(SOURCE DOCUMENT begins)

Full text search example in Android - android

I'm having a hard time understanding how to use full text search (FTS) with Android. I've read the SQLite documentation on the FTS3 and FTS4 extensions. And I know it's possible to do on Android. However, I'm having a hard time finding any examples that I can comprehend.
The basic database model
A SQLite database table (named example_table) has 4 columns. However, there is only one column (named text_column) that needs to be indexed for a full text search. Every row of text_column contains text varying in length from 0 to 1000 words. The total number of rows is greater than 10,000.
How would you set up the table and/or the FTS virtual table?
How would you perform an FTS query on text_column?
Additional notes:
Because only one column needs to be indexed, only using an FTS table (and dropping example_table) would be inefficient for non-FTS queries.
For such a large table, storing duplicate entries of text_column in the FTS table would be undesirable. This post suggests using an external content table.
External content tables use FTS4, but FTS4 is not supported before Android API 11. An answer can assume an API >= 11, but commenting on options for supporting lower versions would be helpful.
Changing data in the original table does not automatically update the FTS table (and vice versa). Including triggers in your answer is not necessary for this basic example, but would be helpful nonetheless.

Most Basic Answer
I'm using the plain sql below so that everything is as clear and readable as possible. In your project you can use the Android convenience methods. The db object used below is an instance of SQLiteDatabase.
Create FTS Table
db.execSQL("CREATE VIRTUAL TABLE fts_table USING fts3 ( col_1, col_2, text_column )");
This could go in the onCreate() method of your extended SQLiteOpenHelper class.
Populate FTS Table
db.execSQL("INSERT INTO fts_table VALUES ('3', 'apple', 'Hello. How are you?')");
db.execSQL("INSERT INTO fts_table VALUES ('24', 'car', 'Fine. Thank you.')");
db.execSQL("INSERT INTO fts_table VALUES ('13', 'book', 'This is an example.')");
It would be better to use SQLiteDatabase#insert or prepared statements than execSQL.

(SOURCE DOCUMENT ends)

## PARTS OF THE EXERCISE
A - In the Android full text search thread, which API level is the first to support FTS4?
B - Continue the Android full text search thread from the point where the text stops.

(PROVIDED MATERIAL begins)

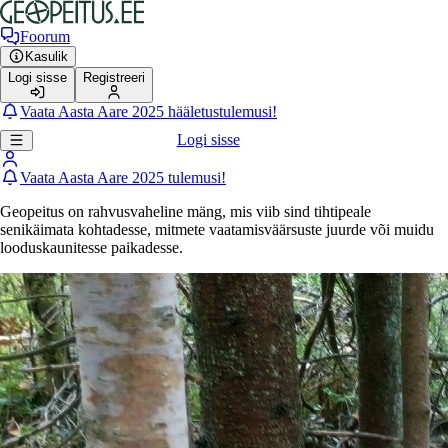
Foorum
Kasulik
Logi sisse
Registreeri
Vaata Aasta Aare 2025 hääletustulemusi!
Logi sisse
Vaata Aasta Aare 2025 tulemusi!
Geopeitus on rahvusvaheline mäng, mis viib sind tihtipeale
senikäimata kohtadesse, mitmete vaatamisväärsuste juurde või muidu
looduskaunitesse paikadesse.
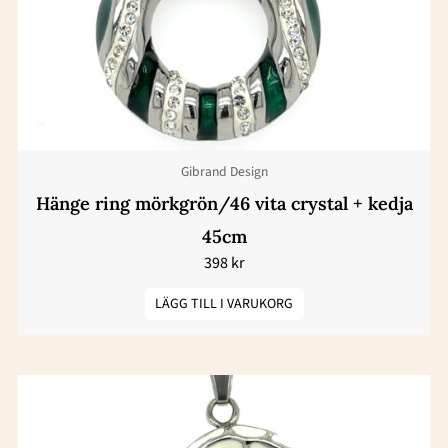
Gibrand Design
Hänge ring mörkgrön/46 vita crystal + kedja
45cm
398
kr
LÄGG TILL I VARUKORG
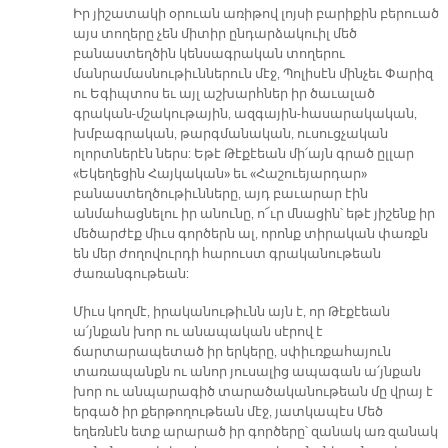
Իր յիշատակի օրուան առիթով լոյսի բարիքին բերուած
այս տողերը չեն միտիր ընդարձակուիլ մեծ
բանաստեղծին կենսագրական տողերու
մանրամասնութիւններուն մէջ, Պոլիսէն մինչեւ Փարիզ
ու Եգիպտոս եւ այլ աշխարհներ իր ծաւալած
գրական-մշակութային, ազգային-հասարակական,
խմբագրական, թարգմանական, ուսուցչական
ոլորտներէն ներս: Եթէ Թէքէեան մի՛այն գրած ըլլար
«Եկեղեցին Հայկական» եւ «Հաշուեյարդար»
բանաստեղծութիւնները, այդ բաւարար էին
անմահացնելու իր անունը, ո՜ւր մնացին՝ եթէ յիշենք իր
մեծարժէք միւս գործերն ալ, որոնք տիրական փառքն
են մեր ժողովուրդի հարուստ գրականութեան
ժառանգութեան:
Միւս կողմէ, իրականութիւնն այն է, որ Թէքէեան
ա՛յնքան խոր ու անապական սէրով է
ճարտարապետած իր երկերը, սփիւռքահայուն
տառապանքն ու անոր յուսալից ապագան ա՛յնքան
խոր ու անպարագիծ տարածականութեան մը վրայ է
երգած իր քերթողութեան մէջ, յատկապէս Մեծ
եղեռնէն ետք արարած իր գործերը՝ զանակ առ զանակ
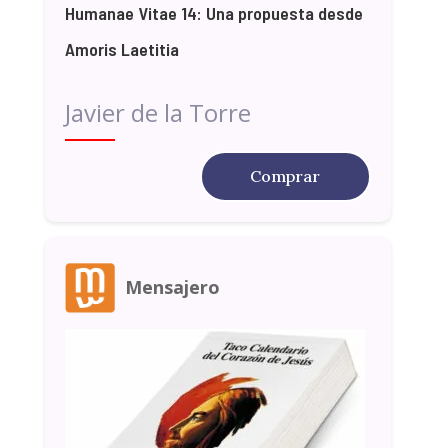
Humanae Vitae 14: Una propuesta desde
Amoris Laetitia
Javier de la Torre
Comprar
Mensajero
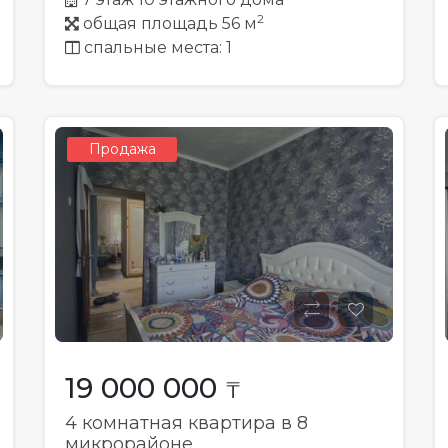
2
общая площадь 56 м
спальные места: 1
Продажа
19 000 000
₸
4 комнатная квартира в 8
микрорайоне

(PROVIDED MATERIAL ends)

## ANSWERS TO THE EXERCISE
A - API 11

B -
Query FTS Table
String[] selectionArgs = { searchString };
Cursor cursor = db.rawQuery("SELECT * FROM fts_table WHERE fts_table MATCH ?", selectionArgs);
You could also use the SQLiteDatabase#query method. Note the MATCH keyword.
Fuller Answer
The virtual FTS table above has a problem with it. Every column is indexed, but this is a waste of space and resources if some columns don't need to be indexed. The only column that needs an FTS index is probably the text_column.
To solve this problem we will use a combination of a regular table and a virtual FTS table. The FTS table will contain the index but none of the actual data from the regular table. Instead it will have a link to the content of the regular table. This is called an external content table.
Create the Tables
db.execSQL("CREATE TABLE example_table (_id INTEGER PRIMARY KEY, col_1 INTEGER, col_2 TEXT, text_column TEXT)");
db.execSQL("CREATE VIRTUAL TABLE fts_example_table USING fts4 (content='example_table', text_column)");
Notice that we have to use FTS4 to do this rather than FTS3. FTS4 is not supported in Android before API version 11. You could either (1) only provide search functionality for API >= 11, or (2) use an FTS3 table (but this means the database will be larger because the full text column exists in both databases).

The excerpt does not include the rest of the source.